AP Photo/Jeff Tuttle
As much as he had wanted his work to be recognized, Rader seemed simply unable to accept responsibility after his capture. In court he was asked to recount each murder and spent an hour sharing details with little emotion. “It was hard to stomach,” Davis’ son Jeff Davis told 20/20. “He’s up there in front of all these people, admitting these unspeakable crimes. And he’s giving the judge a lesson in serial killer 101. That’s his arrogance.”
In the 2005 interview, granted because the station was a favorite of his as a child, he blamed something he called “Factor X” for his urge to kill.
“I personally think, and I know it’s not very Christian, but I actually think it’s a demon that’s within me,” he said. “At some point and time, it entered me when I was young. And it basically controlled me.”
He felt some remorse for what he’d done, he shared, or at least would hate to think of something similar happening to his own family, but he also derived quite a bit of satisfaction from his work. “I guess it’s more of an achievement for this object in the hunt,” he explained. “Or sort of more of a high, I guess.”
And he certainly had no intentions of coming down. He thought he’d continue his work, having already selected his next target at the time of capture, “I just played cat and mouse too long with the police and they finally figured it out.”
His wife immediately cut ties after learning the truth. She was granted an emergency divorce shortly before Rader officially confessed to the 10 murders in August 2005, receiving consecutive life sentences that amounted to 175 years in jail without the possibility of parole. But Rawson struggled to find closure. At the advice of a pastor at their church, she wrote her father a letter.

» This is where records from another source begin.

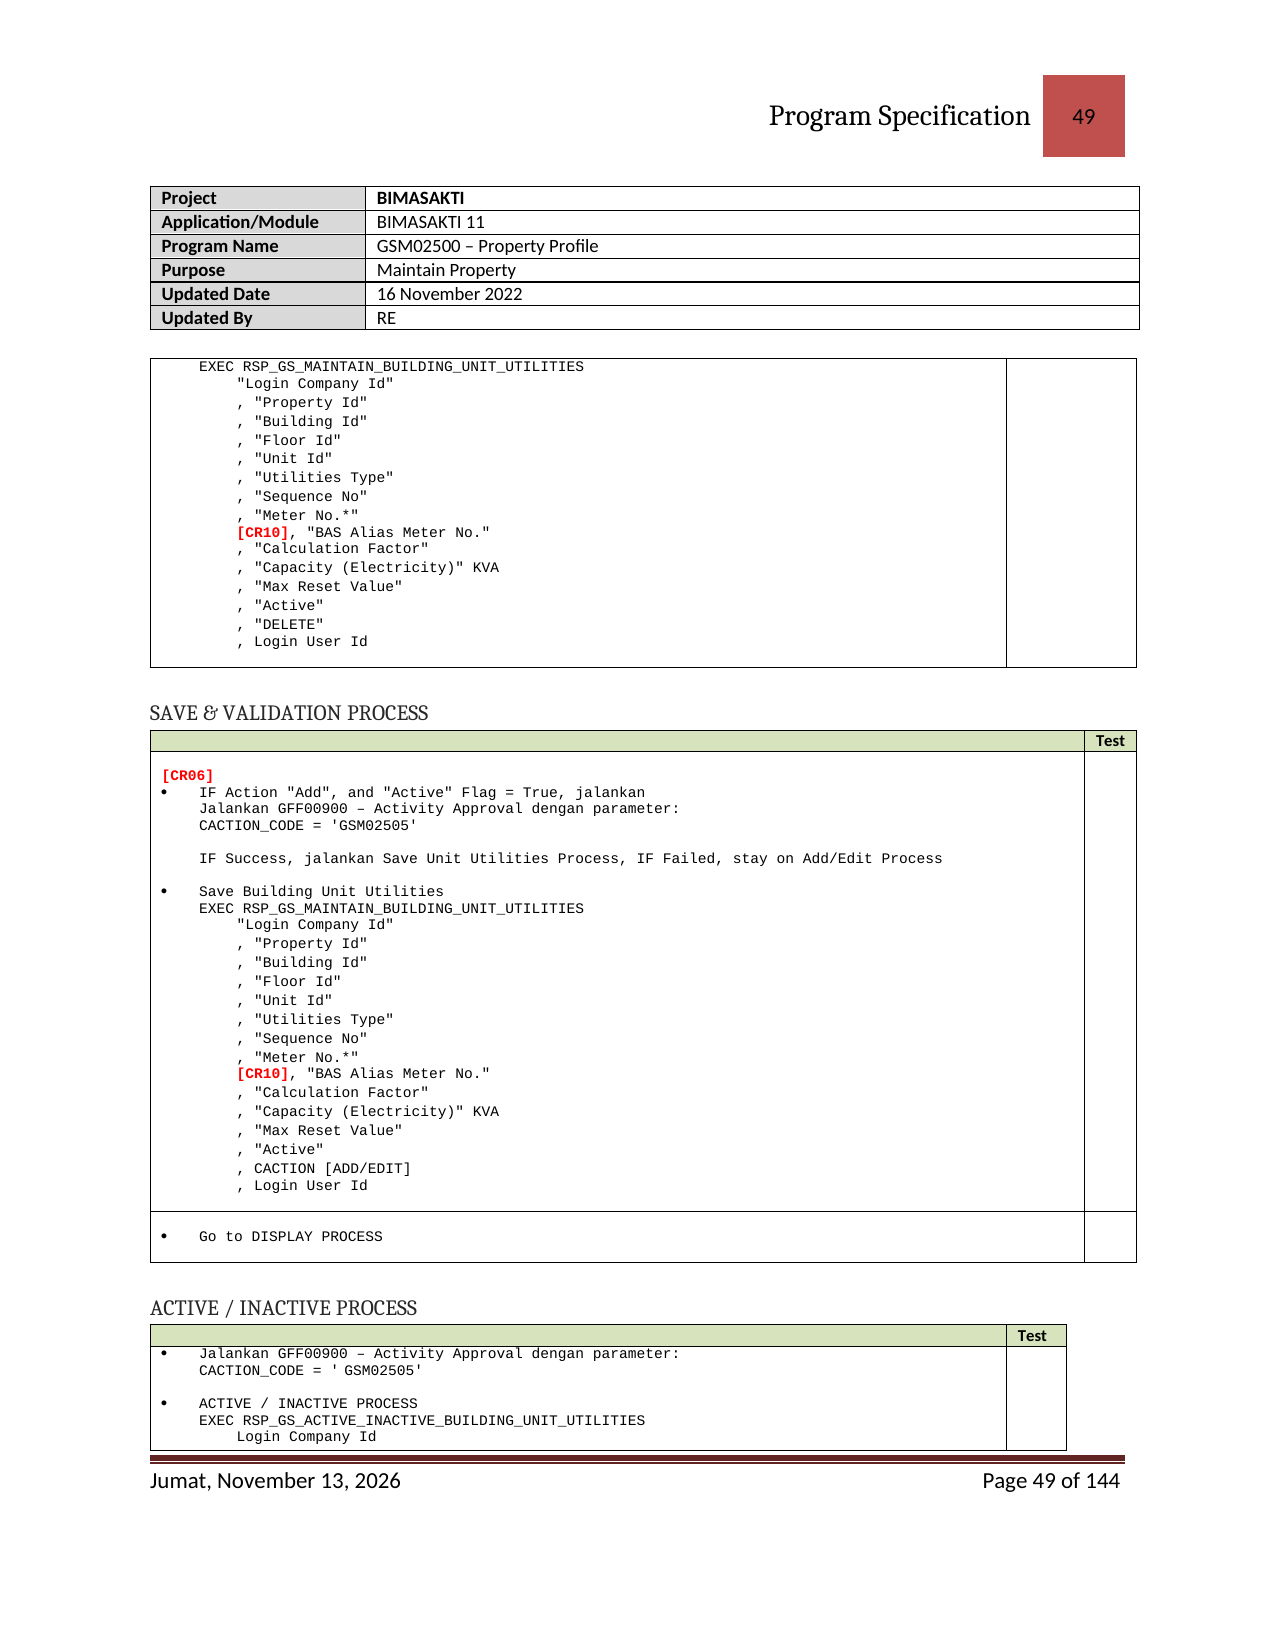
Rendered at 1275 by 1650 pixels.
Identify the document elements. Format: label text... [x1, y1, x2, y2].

table_header Test [1085, 731, 1136, 751]
table_cell [1085, 752, 1136, 1211]
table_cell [151, 359, 1006, 667]
table_header Test [1007, 1325, 1066, 1346]
table_header [151, 1325, 1006, 1346]
table_cell [1007, 1347, 1066, 1450]
table_cell Go to DISPLAY PROCESS [151, 1212, 1084, 1262]
subtitle SAVE & VALIDATION PROCESS [150, 701, 1125, 726]
subtitle ACTIVE / INACTIVE PROCESS [150, 1295, 1125, 1320]
table_header [151, 731, 1084, 751]
table_cell [CR06] IF Action "Add", and "Active" Flag = True, jalankan Jalankan GFF00900 – Activity Approval dengan parameter: CACTION_CODE = 'GSM02505' IF Success, jalankan Save Unit Utilities Process, IF Failed, stay on Add/Edit Process Save Building Unit Utilities EXEC RSP_GS_MAINTAIN_BUILDING_UNIT_UTILITIES "Login Company Id" , "Property Id" , "Building Id" , "Floor Id" , "Unit Id" , "Utilities Type" , "Sequence No" , "Meter No.*" [CR10], "BAS Alias Meter No." , "Calculation Factor" , "Capacity (Electricity)" KVA , "Max Reset Value" , "Active" , CACTION [ADD/EDIT] , Login User Id [151, 752, 1084, 1211]
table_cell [151, 1347, 1006, 1450]
table_cell [1007, 359, 1136, 667]
table_cell [1085, 1212, 1136, 1262]
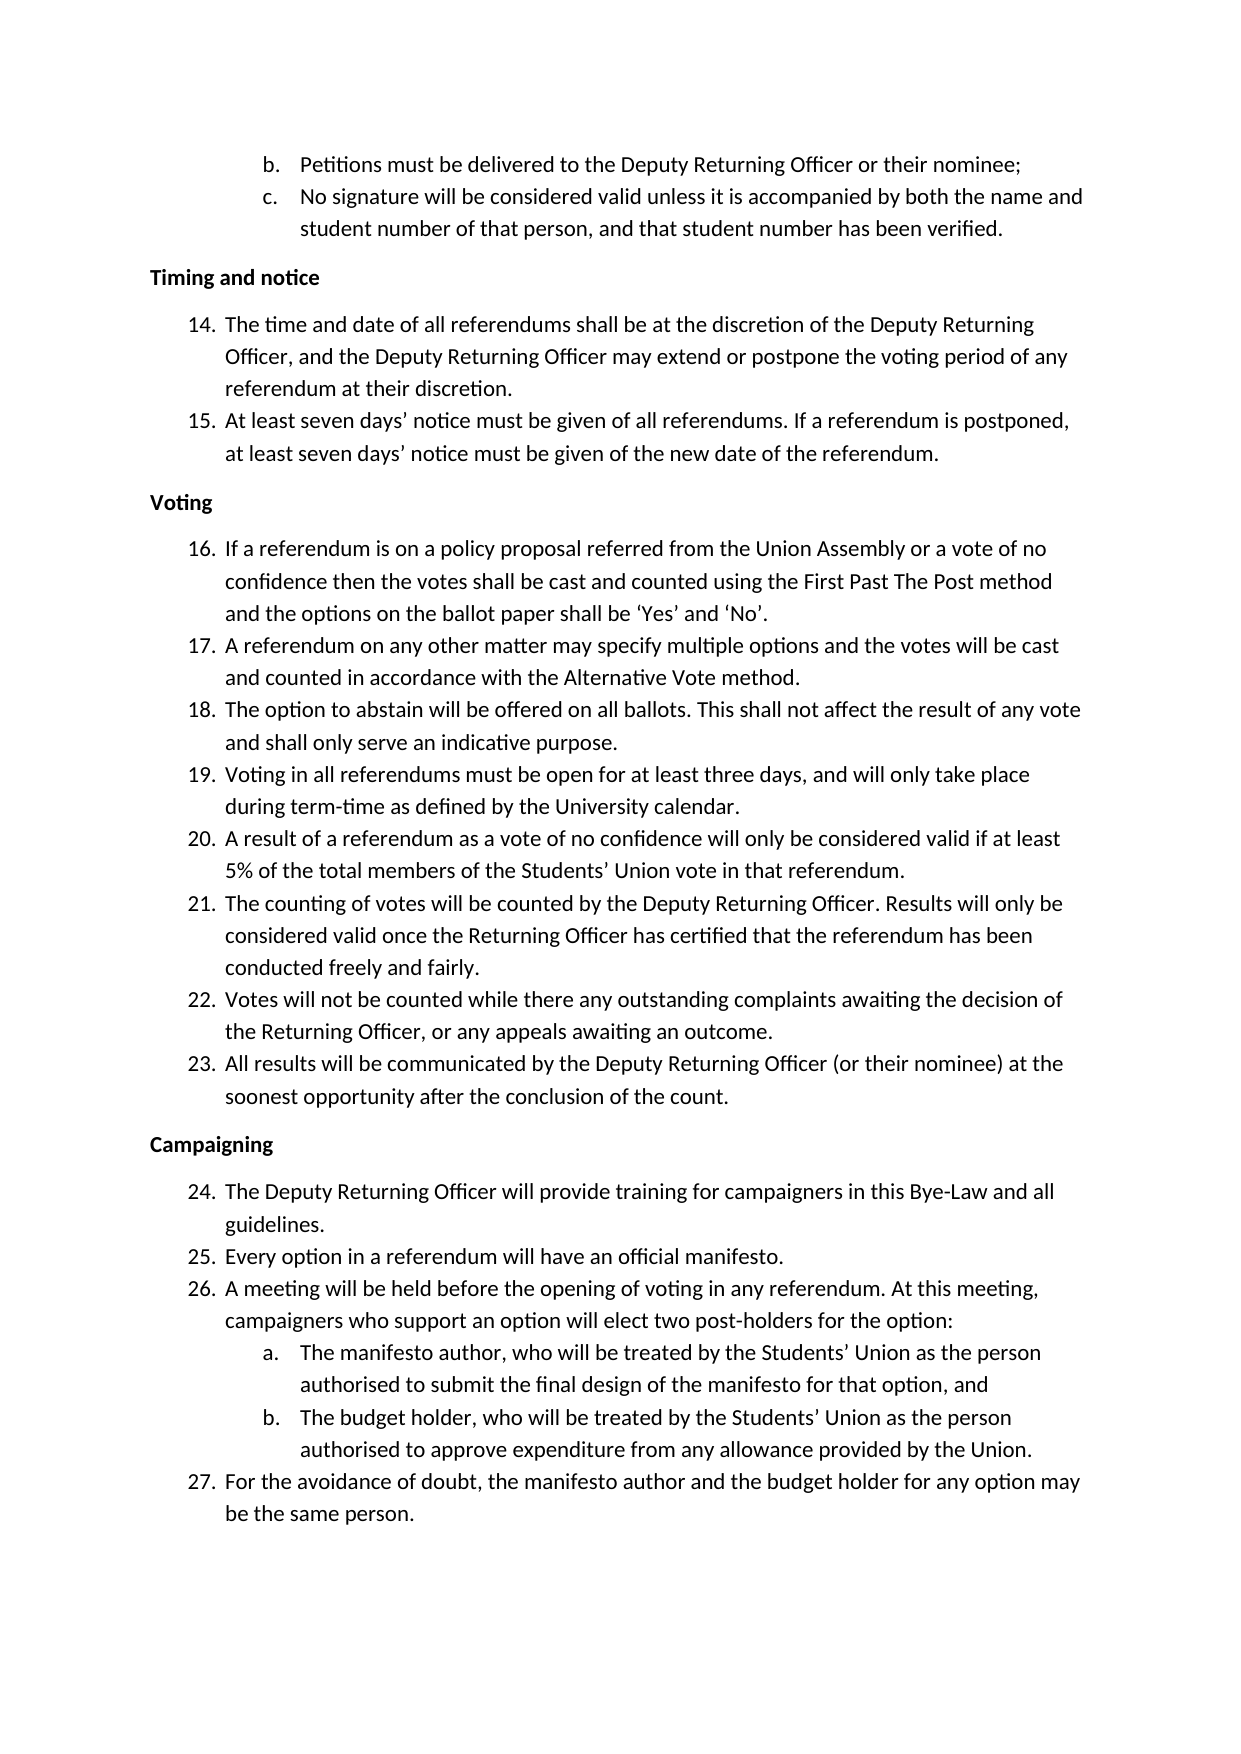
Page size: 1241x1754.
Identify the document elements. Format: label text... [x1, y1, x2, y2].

list Petitions must be delivered to the Deputy Returning Officer or their nominee; [262, 150, 1090, 178]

“Dear Dad, No matter what you may have done or not done, you are my father and I love you…” she wrote in her book, recalling that initial note. His response was largely unsatisfying, giving her few answers behind an admission he had “serious problems”, yet she continued to write.
“I had to learn how to grieve a man that was not dead, somebody I loved very much that no one else loved anymore,” she explained to 20/20. “I wasn’t corresponding with BTK. I’m never corresponding with BTK. I’m talking to my father. I’m talking to the man that I lived with for 26 years….I still love my dad today. I love the man that I knew. I don’t know a psychopath….That’s not the man I knew and loved.”
But after his sentencing “I shut down,” she told 20/20. “I was mad. I was done. I wiped my hands of him for two years.” She would reach out again in 2007 to inform him she was pregnant with daughter, Emily, now 10, (she also has a 7-year-old son named Ian), but then went silent for the next five years.
As Christmas approached in 2012, she was driving home from a movie with a friend when she experienced a type of epiphany, forgiveness unexpectedly washing over her, as she detailed in her book. “I was sobbing so hard, I had to pull over. White-hot cleansing light overwhelmed my soul—setting me free. It wasn’t from me—It was from God.”
Bursting into her home, she informed her husband that she’d decided to forgive Rader, quickly scribbling out a six-page letter explaining that she had let the pain go, but she could would never be able to understand what he did or why he did it. That she absolved him for what he’d done to their family, but not all the others he had destroyed.
“There have been massive struggles since forgiving my dad,” she shared in A Serial Killer’s Daughter. “Yet on the days when I’m not wresting with hard, terrible truths, I will tell you: I love my dad—the one I mainly knew. On the good days—I’m as near as I can be to being healed.”